Thousands of public companies to assess use of minerals from Democratic Republic of Congo and report payments to governments exceeding $100,000
The SEC has passed controversial new rules obliging thousands of public companies to disclose any use of so-called ‘conflict minerals’ and forcing oil and mining companies to disclose payments to foreign governments in a series of disclosure changes under the Dodd-Frank Act.
The new disclosure rule surrounding conflict minerals, adopted in a 3-to-2 vote by the SEC, will force companies to document the origin of any tantalum, gold, tungsten or tin they use and extensively report any use of the minerals from countries in conflict such as the Democratic Republic of Congo.
It will also force companies to assess whether they or their suppliers use these minerals in their production processes.
The rule, which was widely contested as too expensive and cumbersome by several companies, was proposed at the end of 2010 and was scheduled to take effect in April of 2011 but was delayed amid heated debate. Companies must start disclosing their use of conflict minerals by May 2014.
‘We have received significant public input on this rulemaking, and in response we incorporated many changes from the proposal that are designed to address concerns about the costs,’ says Mary Schapiro, chairman of the SEC, in a statement.
‘I believe the final rule faithfully implements the statutory requirement as mandated by Congress in a fair and balanced manner.’

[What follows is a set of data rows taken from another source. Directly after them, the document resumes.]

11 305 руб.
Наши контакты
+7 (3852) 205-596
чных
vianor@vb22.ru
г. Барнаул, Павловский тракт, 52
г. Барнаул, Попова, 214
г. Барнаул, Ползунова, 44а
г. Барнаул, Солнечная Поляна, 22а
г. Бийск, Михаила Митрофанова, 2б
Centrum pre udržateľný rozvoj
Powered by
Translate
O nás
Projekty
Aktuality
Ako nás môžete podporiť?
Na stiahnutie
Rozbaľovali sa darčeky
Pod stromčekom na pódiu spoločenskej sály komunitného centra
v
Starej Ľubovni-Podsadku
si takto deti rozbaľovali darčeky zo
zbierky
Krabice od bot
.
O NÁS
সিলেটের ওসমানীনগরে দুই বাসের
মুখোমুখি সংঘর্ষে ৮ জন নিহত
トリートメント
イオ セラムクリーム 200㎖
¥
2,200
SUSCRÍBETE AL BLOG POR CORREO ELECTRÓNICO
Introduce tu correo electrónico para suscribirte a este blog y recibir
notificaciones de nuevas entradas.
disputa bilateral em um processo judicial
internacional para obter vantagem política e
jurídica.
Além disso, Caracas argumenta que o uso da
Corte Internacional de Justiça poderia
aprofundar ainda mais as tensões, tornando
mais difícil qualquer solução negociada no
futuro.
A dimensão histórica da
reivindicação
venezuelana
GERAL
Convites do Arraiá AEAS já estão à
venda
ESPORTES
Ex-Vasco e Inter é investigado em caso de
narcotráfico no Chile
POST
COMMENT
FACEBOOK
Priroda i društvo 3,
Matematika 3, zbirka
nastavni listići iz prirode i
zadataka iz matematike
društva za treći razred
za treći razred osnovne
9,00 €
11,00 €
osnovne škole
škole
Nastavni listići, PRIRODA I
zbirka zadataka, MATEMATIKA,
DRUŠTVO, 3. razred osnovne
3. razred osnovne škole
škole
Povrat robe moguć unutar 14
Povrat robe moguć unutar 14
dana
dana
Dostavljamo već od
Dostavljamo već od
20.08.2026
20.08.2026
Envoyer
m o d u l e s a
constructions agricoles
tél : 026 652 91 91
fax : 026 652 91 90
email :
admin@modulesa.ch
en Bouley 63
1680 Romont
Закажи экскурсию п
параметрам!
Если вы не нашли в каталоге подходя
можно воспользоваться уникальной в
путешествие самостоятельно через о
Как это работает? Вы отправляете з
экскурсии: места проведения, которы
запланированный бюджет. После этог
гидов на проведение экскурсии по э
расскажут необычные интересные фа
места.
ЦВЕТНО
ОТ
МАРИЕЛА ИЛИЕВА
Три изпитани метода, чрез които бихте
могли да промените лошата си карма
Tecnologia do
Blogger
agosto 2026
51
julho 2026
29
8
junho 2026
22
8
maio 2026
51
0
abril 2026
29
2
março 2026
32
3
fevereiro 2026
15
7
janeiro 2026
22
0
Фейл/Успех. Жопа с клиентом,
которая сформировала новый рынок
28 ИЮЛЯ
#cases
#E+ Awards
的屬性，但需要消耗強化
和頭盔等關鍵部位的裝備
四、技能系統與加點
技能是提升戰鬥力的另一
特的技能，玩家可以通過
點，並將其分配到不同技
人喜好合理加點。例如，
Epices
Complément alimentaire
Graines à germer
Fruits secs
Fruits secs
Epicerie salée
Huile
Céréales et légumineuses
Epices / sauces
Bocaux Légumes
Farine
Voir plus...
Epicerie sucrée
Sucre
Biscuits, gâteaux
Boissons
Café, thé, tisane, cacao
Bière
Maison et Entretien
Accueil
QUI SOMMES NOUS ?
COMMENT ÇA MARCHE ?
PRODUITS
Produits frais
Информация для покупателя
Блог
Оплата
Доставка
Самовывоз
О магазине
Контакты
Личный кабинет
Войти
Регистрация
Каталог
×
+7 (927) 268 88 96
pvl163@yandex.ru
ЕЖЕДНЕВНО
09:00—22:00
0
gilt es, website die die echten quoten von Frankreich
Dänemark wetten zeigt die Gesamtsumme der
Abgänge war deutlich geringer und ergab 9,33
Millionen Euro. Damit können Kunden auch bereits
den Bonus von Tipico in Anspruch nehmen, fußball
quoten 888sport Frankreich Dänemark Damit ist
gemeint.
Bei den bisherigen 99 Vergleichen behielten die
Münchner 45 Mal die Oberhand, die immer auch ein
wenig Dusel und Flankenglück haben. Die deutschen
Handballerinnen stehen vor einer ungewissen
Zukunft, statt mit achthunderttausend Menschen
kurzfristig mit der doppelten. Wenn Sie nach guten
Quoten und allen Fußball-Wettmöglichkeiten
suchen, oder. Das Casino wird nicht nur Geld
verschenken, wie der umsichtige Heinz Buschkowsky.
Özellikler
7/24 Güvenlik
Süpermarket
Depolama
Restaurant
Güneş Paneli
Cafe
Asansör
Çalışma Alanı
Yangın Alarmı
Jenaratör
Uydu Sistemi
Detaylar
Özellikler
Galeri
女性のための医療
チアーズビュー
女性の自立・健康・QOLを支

Also at Wednesday’s meeting, the SEC passed in a 2-to-1 vote, with two abstentions, a rule forcing oil, natural gas and minerals companies to disclose payments of more than $100,000 to foreign governments, starting with fiscal years after September 30, 2013.
Besides extraction, the rule covers import, export, processing, exploration and acquisitions of oil, natural gas and minerals.
Companies must start reporting taxes, fees, royalties, bonuses, dividends, infrastructure improvement costs and other payments to governments, detailing the amounts per project and per government as well as outlining the purpose of the payments.
Mining and oil companies and associations criticized the new rules, saying they would place US companies at a disadvantage internationally.
‘The SEC appears to want to require publicly traded energy firms to release commercially sensitive, detailed payment information about every foreign and US project,’ John Felmy, chief economist for the American Petroleum Institute, says in a release.
‘With a few clicks of a mouse, state-owned foreign firms – companies like the China National Petroleum Company and Russia’s Gazprom – could plunder that information, which could help them determine their rivals’ strategies and resource levels.’
The Republican commissioners voted against both rules, while Schapiro and commissioner Troy Paredes were recused from the vote on the disclosure of payments to governments by the oil, natural gas and minerals companies.